* YOUR INSTRUCTIONS *
When you write out the listing, keep every word as it stands and drop the pictures.

++++ TASK MATERIAL

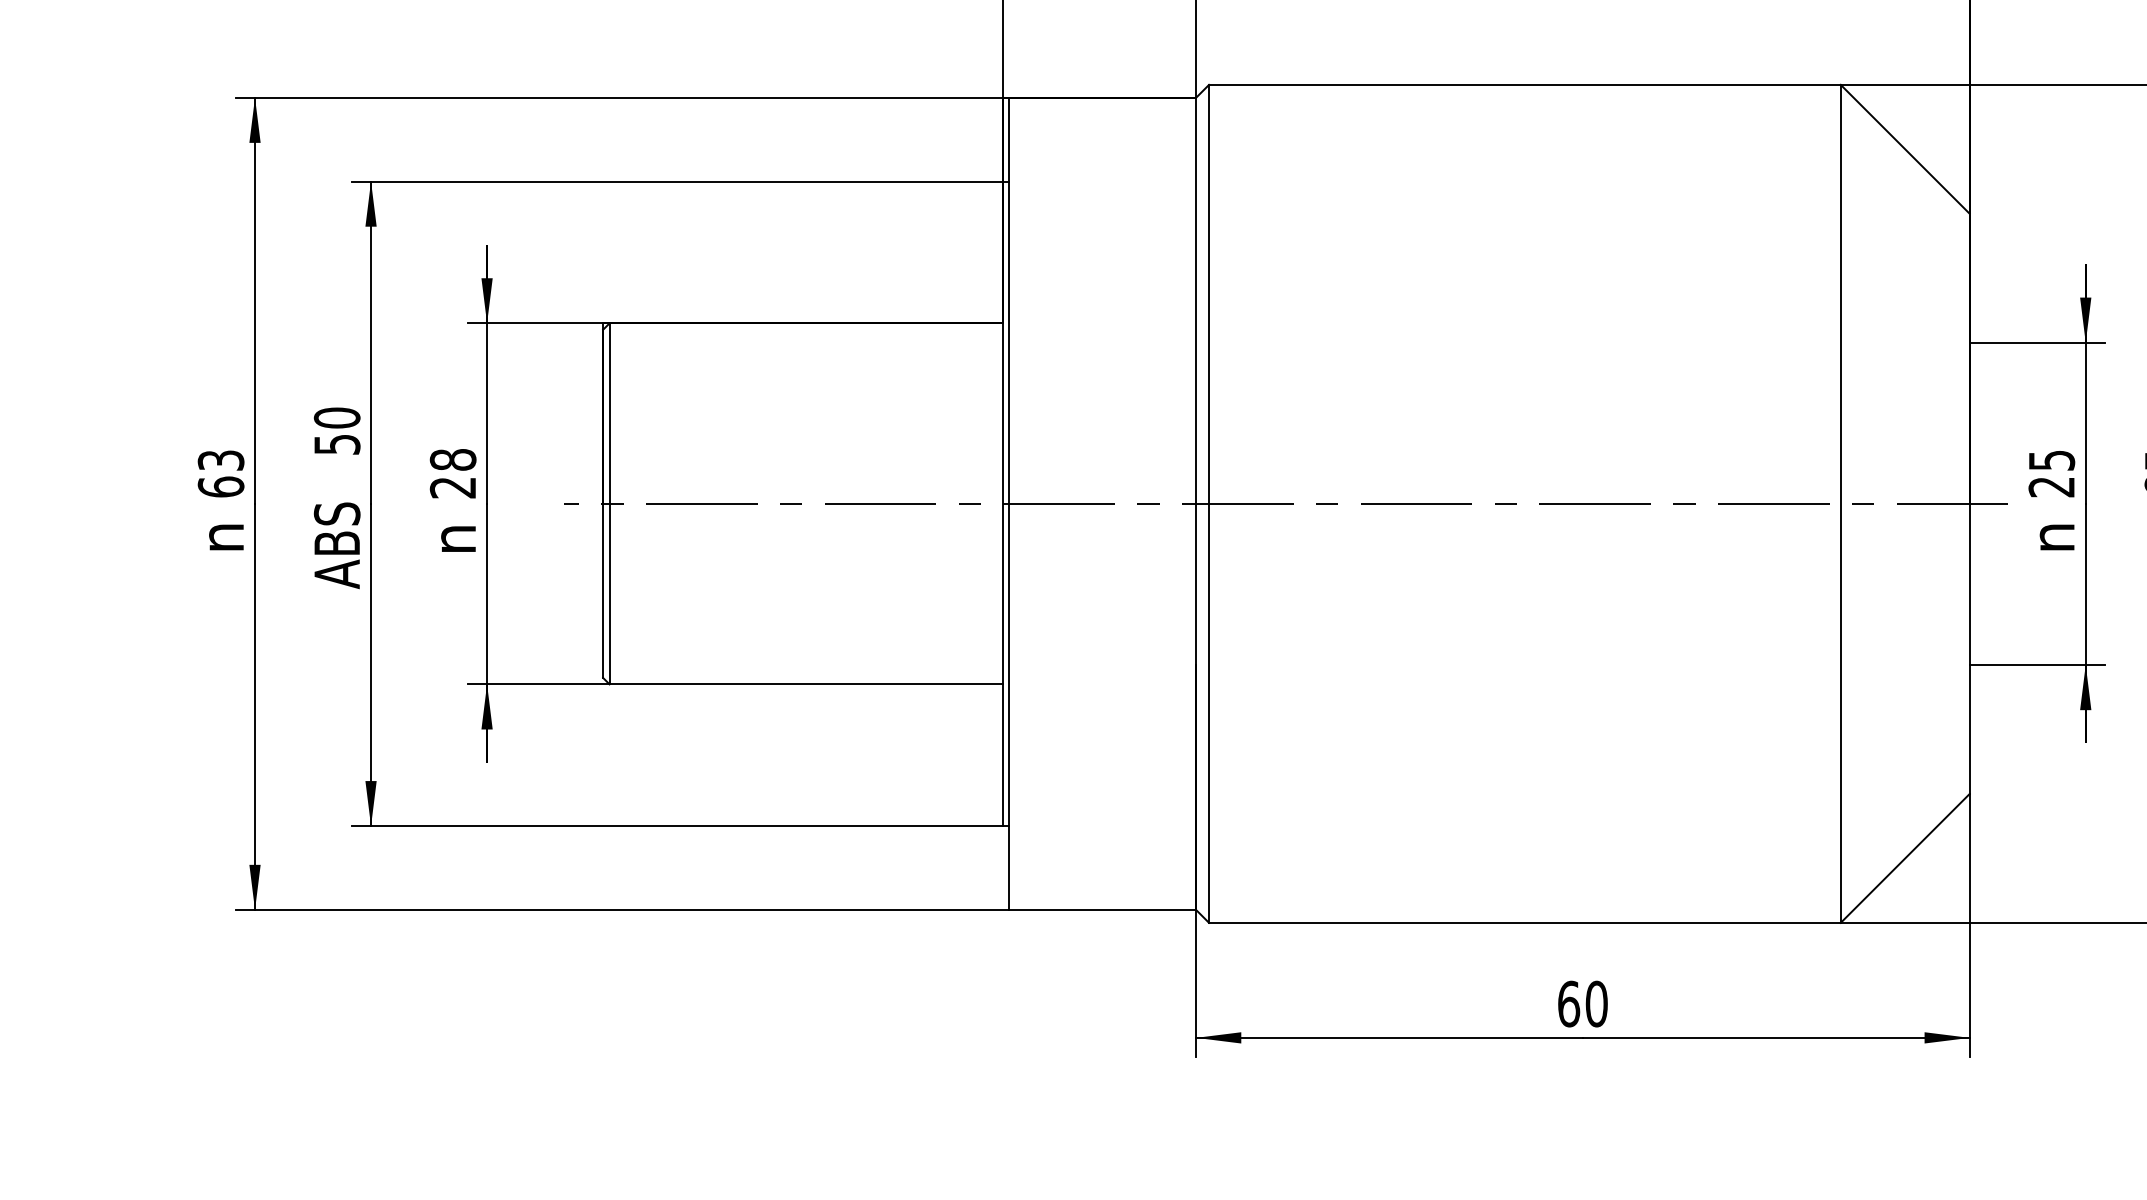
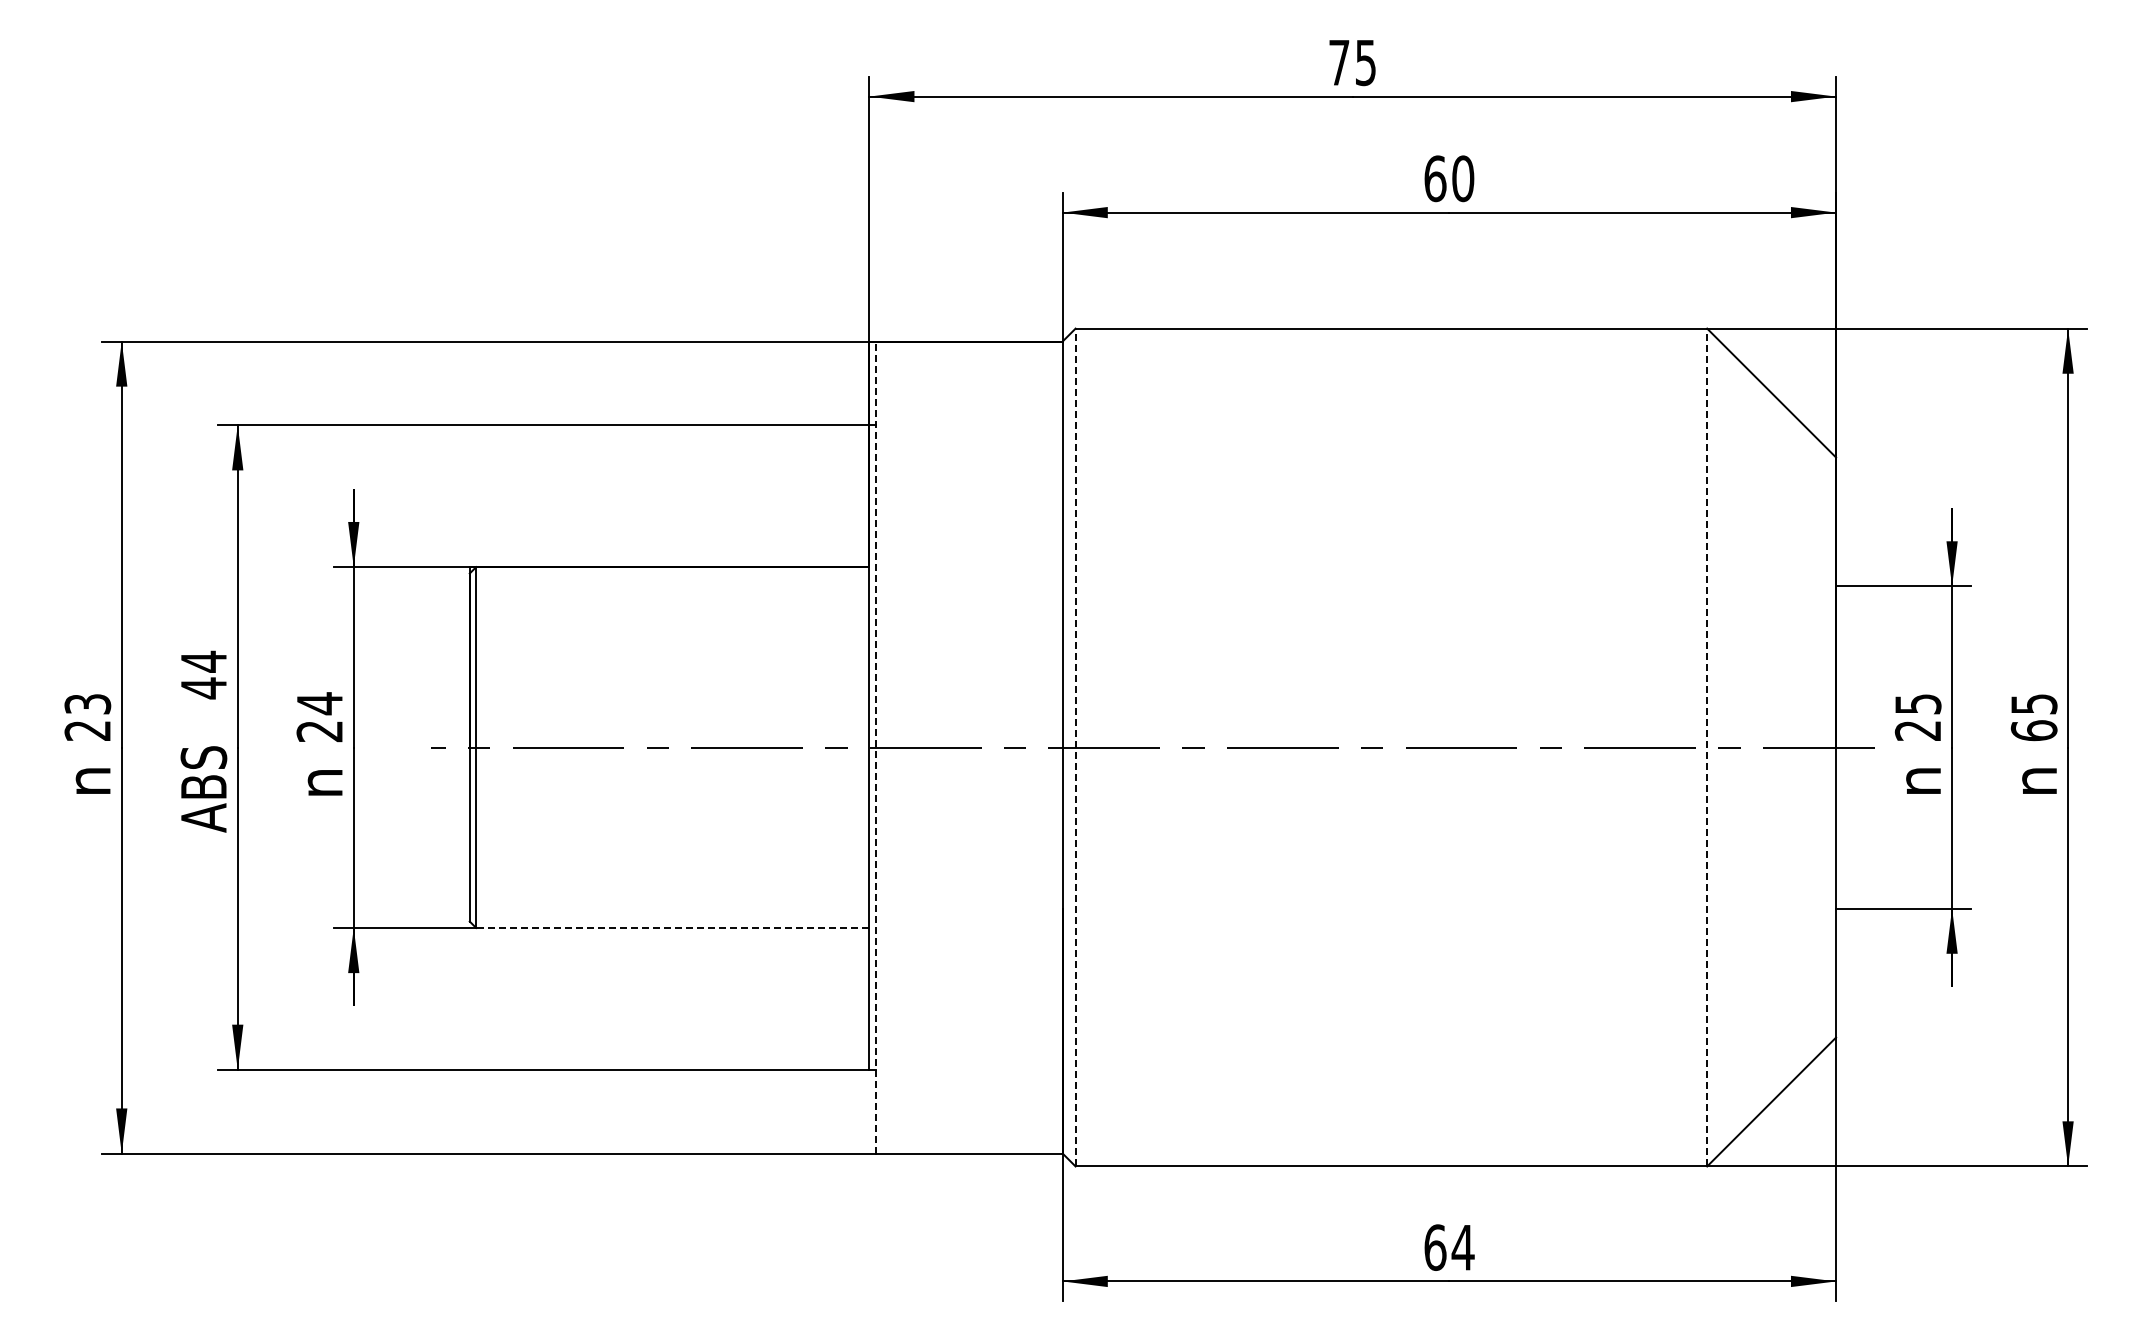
text: (336, 430) -> (203, 674), 50 -> 44
text: (452, 459) -> (319, 703), 28 -> 24
text: (220, 486) -> (87, 730), 63 -> 23
line: (1008, 503) -> (875, 747), solid -> dashed
line: (1208, 503) -> (1075, 747), solid -> dashed
line: (1841, 503) -> (1707, 747), solid -> dashed
line: (805, 684) -> (672, 928), solid -> dashed
text: (1596, 1003) -> (1462, 1247), 60 -> 64

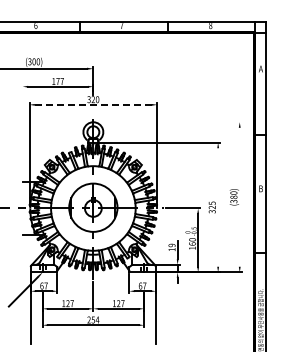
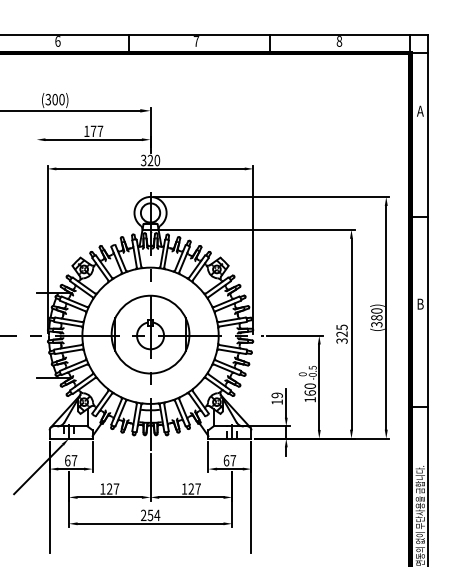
line: (93, 104) -> (150, 168), dashed -> solid
line: (168, 122) -> (271, 197), added
line: (239, 196) -> (385, 316), added
line: (218, 207) -> (352, 334), added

++++++++

* ANSWER SPACE *
text: (336, 430) -> (203, 674), 50 -> 44
text: (452, 459) -> (319, 703), 28 -> 24
text: (220, 486) -> (87, 730), 63 -> 23
line: (1008, 503) -> (875, 747), solid -> dashed
line: (1208, 503) -> (1075, 747), solid -> dashed
line: (1841, 503) -> (1707, 747), solid -> dashed
line: (805, 684) -> (672, 928), solid -> dashed
text: (1596, 1003) -> (1462, 1247), 60 -> 64

line: (93, 104) -> (150, 168), dashed -> solid
line: (168, 122) -> (271, 197), added
line: (239, 196) -> (385, 316), added
line: (218, 207) -> (352, 334), added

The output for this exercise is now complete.